Exercise objective: Your answer must be an exact copy of the data below, minus any pictures.

Excerpts from a dataset
╔══

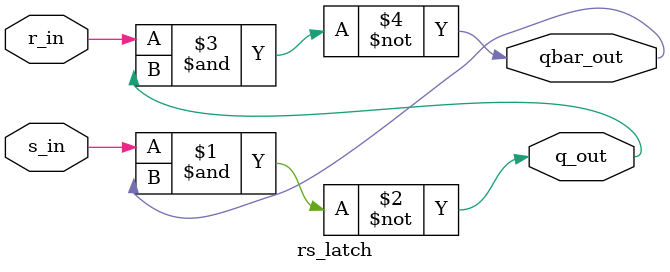
<source format=v>
`timescale 1ns / 1ps
module rs_latch (s_in,r_in,q_out,qbar_out);              // rs latch
    input  s_in, r_in;                                   // inputs:  set, reset
    output q_out, qbar_out;                              // outputs: q_out, qbar_out
    nand nand1 (q_out,  s_in, qbar_out);                 // nand (out, in1, in2);
    nand nand2 (qbar_out, r_in, q_out);                  // nand (out, in1, in2);
endmodule

</source>
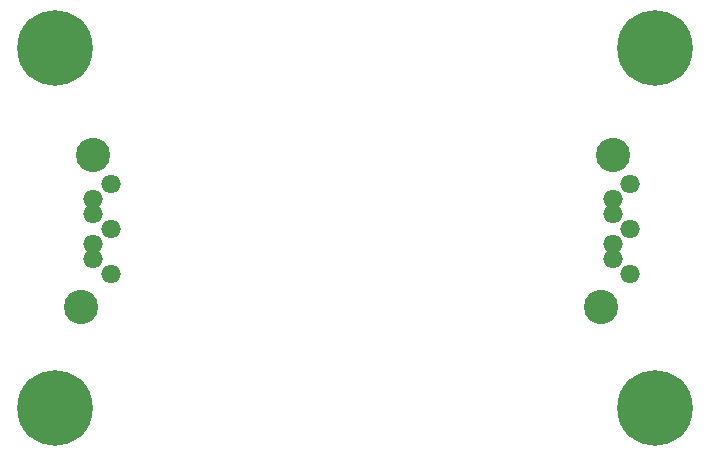
<source format=gbr>
%TF.GenerationSoftware,KiCad,Pcbnew,7.0.5.1-1-g8f565ef7f0-dirty-deb11*%
%TF.CreationDate,2023-07-21T08:52:31+00:00*%
%TF.ProjectId,BP02,42503032-2e6b-4696-9361-645f70636258,rev?*%
%TF.SameCoordinates,Original*%
%TF.FileFunction,Soldermask,Top*%
%TF.FilePolarity,Negative*%
%FSLAX46Y46*%
G04 Gerber Fmt 4.6, Leading zero omitted, Abs format (unit mm)*
G04 Created by KiCad (PCBNEW 7.0.5.1-1-g8f565ef7f0-dirty-deb11) date 2023-07-21 08:52:31*
%MOMM*%
%LPD*%
G01*
G04 APERTURE LIST*
%ADD10C,6.400000*%
%ADD11O,1.700000X1.500000*%
%ADD12C,2.900000*%
G04 APERTURE END LIST*
D10*
%TO.C,M1*%
X129154000Y-77394000D03*
%TD*%
%TO.C,M3*%
X179954000Y-107874000D03*
%TD*%
D11*
%TO.C,J1*%
X133923000Y-88924000D03*
X132423000Y-90194000D03*
X132423000Y-91464000D03*
X133923000Y-92734000D03*
X132423000Y-94004000D03*
X132423000Y-95274000D03*
X133923000Y-96544000D03*
D12*
X131423000Y-99294000D03*
X132423000Y-86464000D03*
%TD*%
D11*
%TO.C,J2*%
X177898000Y-88924000D03*
X176398000Y-90194000D03*
X176398000Y-91464000D03*
X177898000Y-92734000D03*
X176398000Y-94004000D03*
X176398000Y-95274000D03*
X177898000Y-96544000D03*
D12*
X175398000Y-99294000D03*
X176398000Y-86464000D03*
%TD*%
D10*
%TO.C,M4*%
X129154000Y-107874000D03*
%TD*%
%TO.C,M2*%
X179954000Y-77394000D03*
%TD*%
M02*

</source>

╚══

Solved exercise:
<source format=v>
`timescale 1ns / 1ps
module rs_latch (s_in,r_in,q_out,qbar_out);              // rs latch
    input  s_in, r_in;                                   // inputs:  set, reset
    output q_out, qbar_out;                              // outputs: q_out, qbar_out
    nand nand1 (q_out,  s_in, qbar_out);                 // nand (out, in1, in2);
    nand nand2 (qbar_out, r_in, q_out);                  // nand (out, in1, in2);
endmodule

</source>
<source format=gbr>
%TF.GenerationSoftware,KiCad,Pcbnew,7.0.5.1-1-g8f565ef7f0-dirty-deb11*%
%TF.CreationDate,2023-07-21T08:52:31+00:00*%
%TF.ProjectId,BP02,42503032-2e6b-4696-9361-645f70636258,rev?*%
%TF.SameCoordinates,Original*%
%TF.FileFunction,Soldermask,Top*%
%TF.FilePolarity,Negative*%
%FSLAX46Y46*%
G04 Gerber Fmt 4.6, Leading zero omitted, Abs format (unit mm)*
G04 Created by KiCad (PCBNEW 7.0.5.1-1-g8f565ef7f0-dirty-deb11) date 2023-07-21 08:52:31*
%MOMM*%
%LPD*%
G01*
G04 APERTURE LIST*
%ADD10C,6.400000*%
%ADD11O,1.700000X1.500000*%
%ADD12C,2.900000*%
G04 APERTURE END LIST*
D10*
%TO.C,M1*%
X129154000Y-77394000D03*
%TD*%
%TO.C,M3*%
X179954000Y-107874000D03*
%TD*%
D11*
%TO.C,J1*%
X133923000Y-88924000D03*
X132423000Y-90194000D03*
X132423000Y-91464000D03*
X133923000Y-92734000D03*
X132423000Y-94004000D03*
X132423000Y-95274000D03*
X133923000Y-96544000D03*
D12*
X131423000Y-99294000D03*
X132423000Y-86464000D03*
%TD*%
D11*
%TO.C,J2*%
X177898000Y-88924000D03*
X176398000Y-90194000D03*
X176398000Y-91464000D03*
X177898000Y-92734000D03*
X176398000Y-94004000D03*
X176398000Y-95274000D03*
X177898000Y-96544000D03*
D12*
X175398000Y-99294000D03*
X176398000Y-86464000D03*
%TD*%
D10*
%TO.C,M4*%
X129154000Y-107874000D03*
%TD*%
%TO.C,M2*%
X179954000Y-77394000D03*
%TD*%
M02*

</source>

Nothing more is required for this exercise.